Grace à une perception négative, cependant, concernant la violence et la dépravation observées parmi certaines de ses adeptes (rendus célèbres à cet égard), l’absinthe fut bannie de plusieurs pays, incluant la France, circa 1915. Cette virulence d’opposition à l’usage de l’absinthe fut le résultat d’une conviction générale voulant que certaines traces d’ingrédients psychotropes en faisaient une préparation particulièrement dangereuse. Or, Selon une pétition en faveur de la Tempérance (1907) :

« L’absinthe rend fou et criminel, provoque l’épilepsie et la tuberculose, et a tué des milliers de Français. Elle transforme l’homme en bête féroce, la femme en martyre, et l’enfant en dégénéré. Elle désorganise et ruine la famille, et menace le futur de la patrie. »

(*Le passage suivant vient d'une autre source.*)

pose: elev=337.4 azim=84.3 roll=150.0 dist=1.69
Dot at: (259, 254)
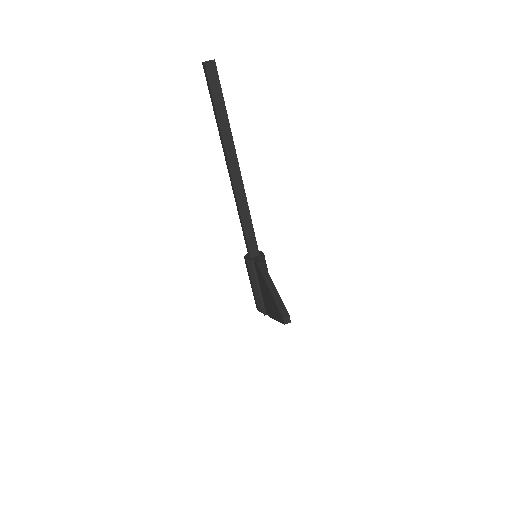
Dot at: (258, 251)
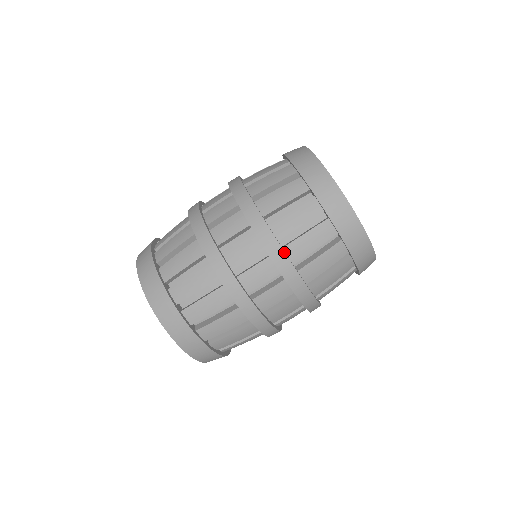
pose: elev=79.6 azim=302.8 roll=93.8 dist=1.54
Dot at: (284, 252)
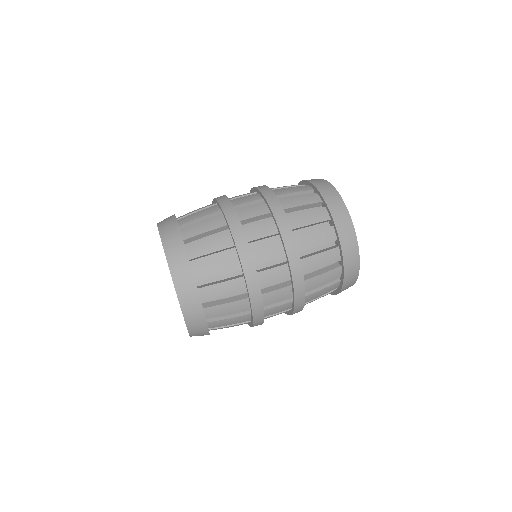
Dot at: (276, 197)
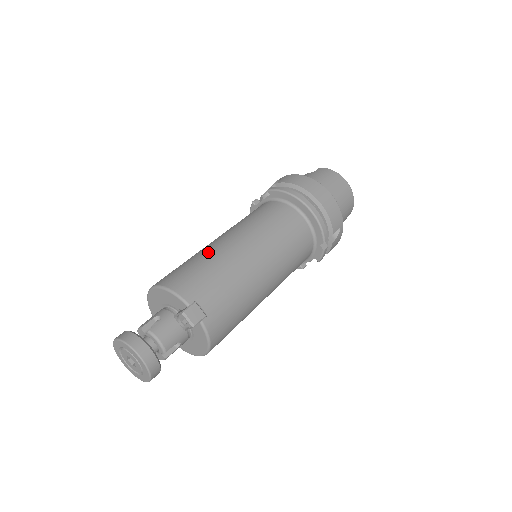
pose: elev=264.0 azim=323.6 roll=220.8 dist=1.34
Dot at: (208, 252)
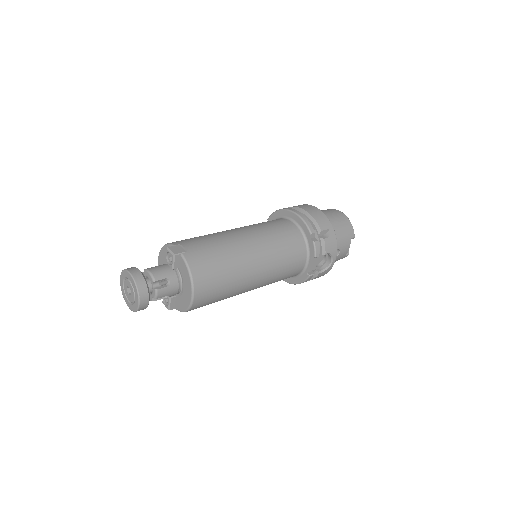
Dot at: occluded
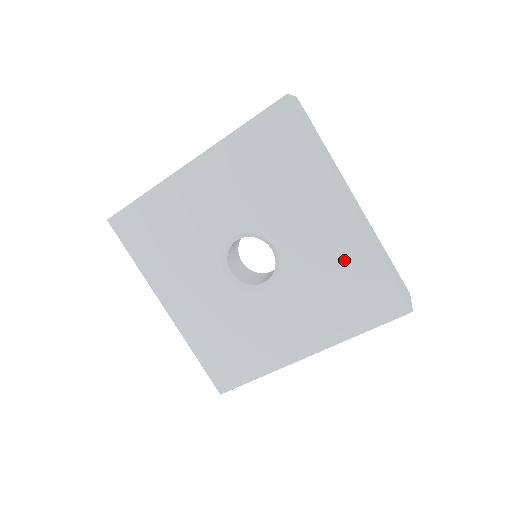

Toujours est-il, que l’absinthe fut de nouveau légalisée de notre époque (la France 1988, la Suisse 2005, les États Unis 2007), car selon le jugement contemporain : « les propriétés psychotropes de l’absinthe furent exagérées (outre celles de l’alcool). »

Ce qui peut, dans le contexte du récit en cours, se passer de commentaire.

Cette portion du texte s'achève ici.